Dealing with Workplace Bullying

Some people think bullying stops when you’re out of high school , or college, but the truth is that it can occur in the workplace as well. The Workplace Bullying Institute surveyed people in 2010 and found that 35% of workers have experienced bullying firsthand [1]. So what is workplace bullying? It refers to repeated actions that have the intent of intimidating, humiliating, or degrading, and are directed towards an employee. These actions may put at risk the affected employee’s emotional health, and sometimes even their physical health. Not only do workplace bullies intimidate their victims, but they also may spread rumors around the workplace in order to harm their reputation, not tell them about an important meeting, hide their office supplies, or anything that will make their victim feel helpless or useless.

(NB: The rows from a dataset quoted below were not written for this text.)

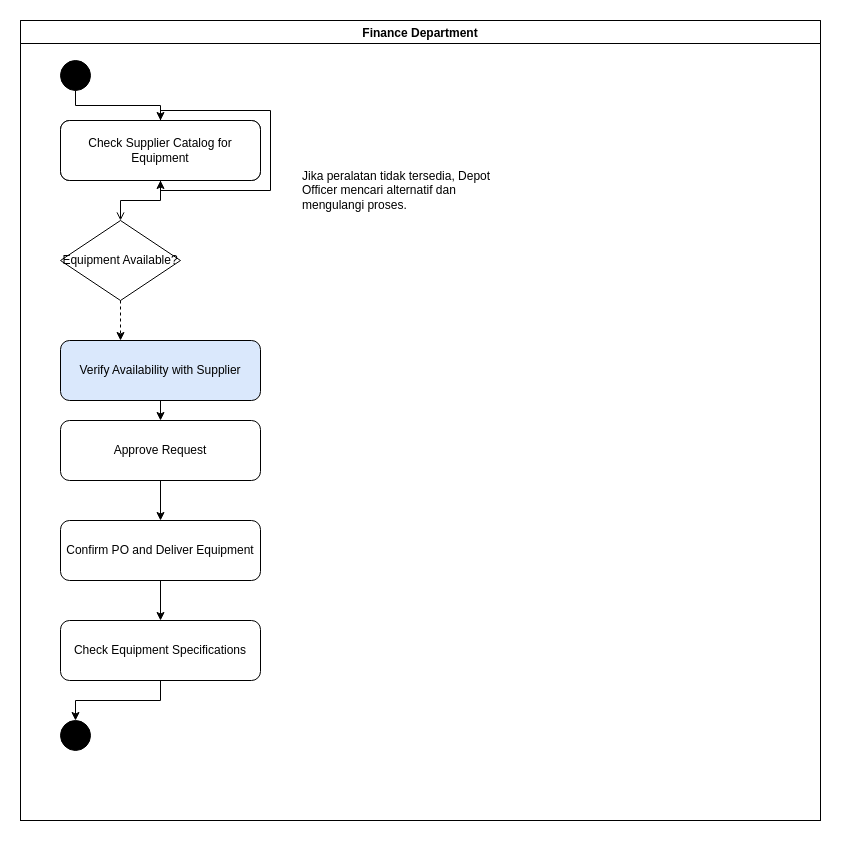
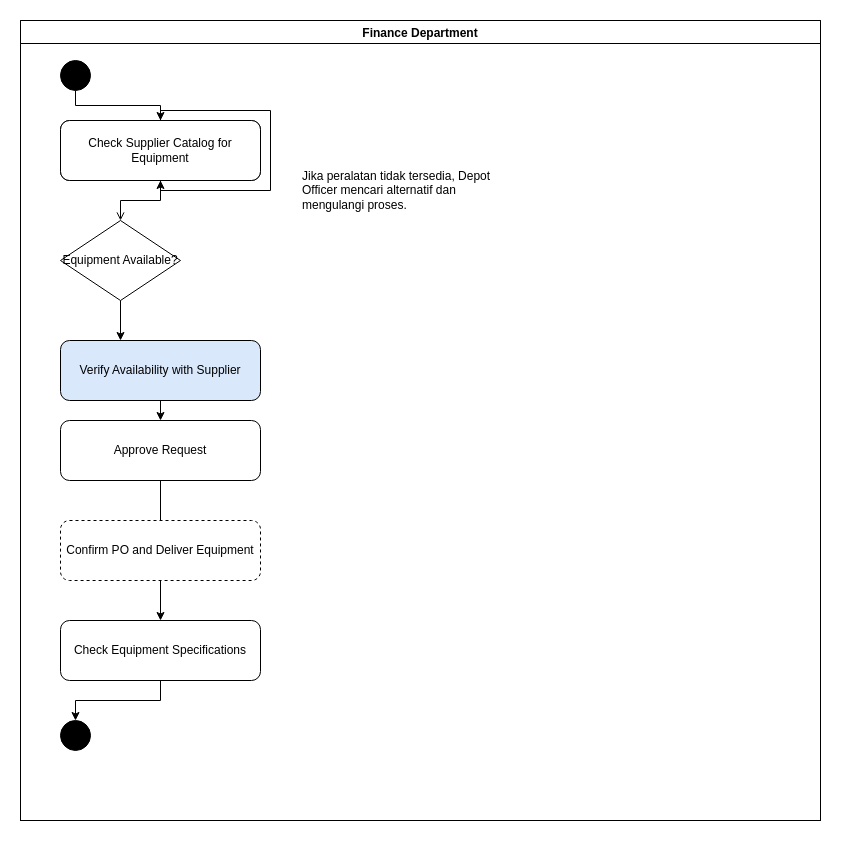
  <mxCell id="0" />
  <mxCell id="1" parent="0" />
  <mxCell id="2" value="Site Engineer" style="swimlane" vertex="1" parent="1"><mxGeometry x="20" y="20" width="800" height="800" as="geometry" /></mxCell>
  <mxCell id="3" value="Depot Officer" style="swimlane" vertex="1" parent="1"><mxGeometry x="20" y="20" width="800" height="800" as="geometry" /></mxCell>
  <mxCell id="4" value="Works Engineer" style="swimlane" vertex="1" parent="1"><mxGeometry x="20" y="20" width="800" height="800" as="geometry" /></mxCell>
  <mxCell id="5" value="Supplier" style="swimlane" vertex="1" parent="1"><mxGeometry x="20" y="20" width="800" height="800" as="geometry" /></mxCell>
  <mxCell id="6" value="Finance Department" style="swimlane" vertex="1" parent="1"><mxGeometry x="20" y="20" width="800" height="800" as="geometry" /></mxCell>
  <mxCell id="7" value="" style="ellipse;whiteSpace=wrap;html=1;aspect=fixed;fillColor=#000000;" vertex="1" parent="2"><mxGeometry x="40" y="40" width="30" height="30" as="geometry" /></mxCell>
  <mxCell id="8" value="Submit Equipment Rental Request" style="rounded=1;whiteSpace=wrap;html=1;" vertex="1" parent="2"><mxGeometry x="40" y="100" width="200" height="60" as="geometry" /></mxCell>
  <mxCell id="9" value="Check Supplier Catalog for Equipment" style="rounded=1;whiteSpace=wrap;html=1;" vertex="1" parent="3"><mxGeometry x="40" y="100" width="200" height="60" as="geometry" /></mxCell>
  <mxCell id="10" value="Equipment Available?" style="rhombus;whiteSpace=wrap;html=1;" vertex="1" parent="3"><mxGeometry x="40" y="200" width="120" height="80" as="geometry" /></mxCell>
  <mxCell id="11" value="Verify Availability with Supplier" style="rounded=1;whiteSpace=wrap;html=1;fillColor=#dae8fc;" vertex="1" parent="3"><mxGeometry x="40" y="320" width="200" height="60" as="geometry" /></mxCell>
  <mxCell id="12" value="Approve Request" style="rounded=1;whiteSpace=wrap;html=1;" vertex="1" parent="4"><mxGeometry x="40" y="400" width="200" height="60" as="geometry" /></mxCell>
- <mxCell id="13" value="Confirm PO and Deliver Equipment" style="rounded=1;whiteSpace=wrap;html=1;" vertex="1" parent="5"><mxGeometry x="40" y="500" width="200" height="60" as="geometry" /></mxCell>
+ <mxCell id="13" value="Confirm PO and Deliver Equipment" style="rounded=1;whiteSpace=wrap;html=1;dashed=1;" vertex="1" parent="5"><mxGeometry x="40" y="500" width="200" height="60" as="geometry" /></mxCell>
  <mxCell id="14" value="Check Equipment Specifications" style="rounded=1;whiteSpace=wrap;html=1;" vertex="1" parent="2"><mxGeometry x="40" y="600" width="200" height="60" as="geometry" /></mxCell>
  <mxCell id="15" value="" style="ellipse;whiteSpace=wrap;html=1;aspect=fixed;fillColor=#000000;" vertex="1" parent="2"><mxGeometry x="40" y="700" width="30" height="30" as="geometry" /></mxCell>
  <mxCell id="16" style="edgeStyle=orthogonalEdgeStyle;rounded=0;html=1;entryX=0.5;entryY=0;exitX=0.5;exitY=1;" edge="1" parent="1" source="7" target="8"><mxGeometry relative="1" as="geometry" /></mxCell>
  <mxCell id="17" style="edgeStyle=orthogonalEdgeStyle;rounded=0;html=1;" edge="1" parent="1" source="8" target="9"><mxGeometry relative="1" as="geometry" /></mxCell>
  <mxCell id="18" style="edgeStyle=orthogonalEdgeStyle;rounded=0;html=1;endArrow=open;" edge="1" parent="1" source="9" target="10"><mxGeometry relative="1" as="geometry" /></mxCell>
- <mxCell id="19" style="edgeStyle=orthogonalEdgeStyle;rounded=0;html=1;dashed=1;" edge="1" parent="1" source="10" target="11"><mxGeometry relative="1" as="geometry"><mxPoint x="100" y="240" as="targetPoint" /><Array as="points"><mxPoint x="100" y="240" /></Array></mxGeometry></mxCell>
+ <mxCell id="19" style="edgeStyle=orthogonalEdgeStyle;rounded=0;html=1;" edge="1" parent="1" source="10" target="11"><mxGeometry relative="1" as="geometry"><mxPoint x="100" y="240" as="targetPoint" /><Array as="points"><mxPoint x="100" y="240" /></Array></mxGeometry></mxCell>
  <mxCell id="20" style="edgeStyle=orthogonalEdgeStyle;rounded=0;html=1;exitX=0.5;exitY=1;" edge="1" parent="1" source="11" target="12"><mxGeometry relative="1" as="geometry" /></mxCell>
- <mxCell id="21" style="edgeStyle=orthogonalEdgeStyle;rounded=0;html=1;" edge="1" parent="1" source="12" target="13"><mxGeometry relative="1" as="geometry" /></mxCell>
+ <mxCell id="21" style="edgeStyle=orthogonalEdgeStyle;rounded=0;html=1;endArrow=none;" edge="1" parent="1" source="12" target="13"><mxGeometry relative="1" as="geometry" /></mxCell>
  <mxCell id="22" style="edgeStyle=orthogonalEdgeStyle;rounded=0;html=1;" edge="1" parent="1" source="13" target="14"><mxGeometry relative="1" as="geometry" /></mxCell>
  <mxCell id="23" style="edgeStyle=orthogonalEdgeStyle;rounded=0;html=1;" edge="1" parent="1" source="14" target="15"><mxGeometry relative="1" as="geometry" /></mxCell>
  <mxCell id="24" value="Jika peralatan tidak tersedia, Depot Officer mencari alternatif dan mengulangi proses." style="text;html=1;strokeColor=none;fillColor=none;align=left;verticalAlign=middle;whiteSpace=wrap;rounded=0;" vertex="1" parent="1"><mxGeometry x="300" y="160" width="200" height="60" as="geometry" /></mxCell>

If you are a victim of workplace bullying, or know about someone who is, here are some tips on how to deal with them.

Keep Your Cool

Having someone intimidating you and harassing you daily is frustrating. Instead of fighting back, just take a deep breath and relax. Try to avoid the bully as much as you can, but if you happen to bump into them, just try to keep calm. Don’t rise to the occasion. If the harassment continues consider confiding in your Human Resources department and explore your options. 

Write it Down

Every time you feel like you’re being bullied, write it down on a journal. Make sure to list as much details as you can, any witnesses, location, time, etc…Documenting your harassment will give you backing you need when you do approach Human Resources or a supervisor. The more detailed and specific you can be, the only likely it is that your incident can be proven.

Tell Your Supervisor

They are there for a reason. They have the power to reprimand bullies and they are there to help you. There is only so much you can do on your own, so getting supervisors and managers involved may be the best option. Because you have been logging everything, you will be able to describe the situation and explain how it is affecting your ability to do your work effectively. 
In some cases, your supervisor or manager may not want to get involved in the situation, this is when you go to your HR department.